If you have any other questions feel free to ask.


----------



## cash (Mar 5, 2011)

If Brock Health is the cheapest, is there a reason I shouldn't use them? I'm fully incorporated, so no annual limit on the deductions.


----------



## corezz (Jul 10, 2012)

Yup they are cheapest. And i have never had problems. Go for it!


----------



## Kail (Feb 7, 2012)

My company uses Olympia Benefits and I like them, but I don't know any different. Based out of Calgary too.

http://www.olympiabenefits.com/

Can't hurt to check them out, they have a live chat app too if you don't want to call.


----------



## assureflex (Oct 9, 2013)

Sorry to be a bit late on this, but I am a new member.

Please note that there are two types of PHSP. Namely Insured and Self-Insured, and the discussion is about a Self-Insured PHSP, which is known as a Health Spending Account. Please be aware that Administrators who offer Health Spending Accounts to unincorporated Owners only (without at least one arms-length employee on the plan) are acting contrary to CRA requirements. There must be at one arms-length employee, and the benefits must be the same.

### [Task set]
1. Arrange the rows as a numbered list, from the first row through the row containing "14: (286, 150)", omitting blank lines.
2. Pick up the forum thread on health spending accounts and continue it from its last sentence.
The rows that follow are unrelated to the forum thread.

### [Records for the task]
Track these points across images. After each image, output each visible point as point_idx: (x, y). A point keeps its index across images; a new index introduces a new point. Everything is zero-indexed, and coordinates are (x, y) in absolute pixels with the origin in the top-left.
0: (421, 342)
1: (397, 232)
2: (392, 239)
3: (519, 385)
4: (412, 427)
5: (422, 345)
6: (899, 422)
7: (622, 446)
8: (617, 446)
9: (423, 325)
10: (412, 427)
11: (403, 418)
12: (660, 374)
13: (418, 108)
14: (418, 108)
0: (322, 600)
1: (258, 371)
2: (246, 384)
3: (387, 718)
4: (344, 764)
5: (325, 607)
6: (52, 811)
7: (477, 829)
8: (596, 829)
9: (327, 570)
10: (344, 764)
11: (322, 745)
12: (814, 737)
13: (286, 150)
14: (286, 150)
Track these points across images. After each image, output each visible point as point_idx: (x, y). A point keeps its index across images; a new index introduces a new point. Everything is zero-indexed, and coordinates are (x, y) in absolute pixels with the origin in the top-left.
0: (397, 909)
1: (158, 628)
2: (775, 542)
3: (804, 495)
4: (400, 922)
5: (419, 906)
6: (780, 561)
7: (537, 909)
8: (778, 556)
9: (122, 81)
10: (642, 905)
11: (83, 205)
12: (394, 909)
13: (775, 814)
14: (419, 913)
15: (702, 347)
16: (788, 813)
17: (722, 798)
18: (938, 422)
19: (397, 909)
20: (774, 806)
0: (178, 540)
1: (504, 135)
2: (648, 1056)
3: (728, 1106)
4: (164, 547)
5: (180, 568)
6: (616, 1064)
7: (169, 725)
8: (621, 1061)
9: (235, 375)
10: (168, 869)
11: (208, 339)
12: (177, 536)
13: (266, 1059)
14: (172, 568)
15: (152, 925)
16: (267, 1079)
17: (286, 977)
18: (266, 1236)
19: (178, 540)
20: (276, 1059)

### [Answers for this exercise]
1.
1. Track these points across images. After each image, output each visible point as point_idx: (x, y). A point keeps its index across images; a new index introduces a new point. Everything is zero-indexed, and coordinates are (x, y) in absolute pixels with the origin in the top-left.
2. 0: (421, 342)
3. 1: (397, 232)
4. 2: (392, 239)
5. 3: (519, 385)
6. 4: (412, 427)
7. 5: (422, 345)
8. 6: (899, 422)
9. 7: (622, 446)
10. 8: (617, 446)
11. 9: (423, 325)
12. 10: (412, 427)
13. 11: (403, 418)
14. 12: (660, 374)
15. 13: (418, 108)
16. 14: (418, 108)
17. 0: (322, 600)
18. 1: (258, 371)
19. 2: (246, 384)
20. 3: (387, 718)
21. 4: (344, 764)
22. 5: (325, 607)
23. 6: (52, 811)
24. 7: (477, 829)
25. 8: (596, 829)
26. 9: (327, 570)
27. 10: (344, 764)
28. 11: (322, 745)
29. 12: (814, 737)
30. 13: (286, 150)
31. 14: (286, 150)

2.
Self-Insured PHSP (Health Spending Accounts are available to incorporated companies, starting at one bona fide Employee (earning salary, not just dividends).
Plans for Shareholders only are not allowed, but an HSA (where all the bona fide Employees are coincidentally Shareholders) are allowed, if the HSA plan is for Executives. Calendar yr. Maximums must be "reasonable under the circumstances". Maximum of no more than about 10% of active earnings is recommended.

We are Trustees and Administrators and have provided HSA plans since 1988.


----------



## YYC (Nov 12, 2012)

Brock Health is great. Quick turnaround on payments, only 5% markup (never found one lower). I've used them for years for my incorporated business and have nothing but good things to say. Feel free to PM me if you have questions.


----------



## assureflex (Oct 9, 2013)

*Nice mention for Brock, but please note:*

Administrators who offer Health Spending Accounts to unincorporated Owners only (without at least one arms-length employee on the plan) 
are acting contrary to CRA requirements. There must be at one arms-length employee, and the benefits must be the same. 

If you need some expert advise, contact us.


----------



## carstrucksplanes (Jun 9, 2015)

*Promedent is the cheapest*

Hey guys, 

the cheapest is definitely Promedent - only $50 per claim flat rate! and $150 sign up fee. That's it! Ive been with them for years now. no issues.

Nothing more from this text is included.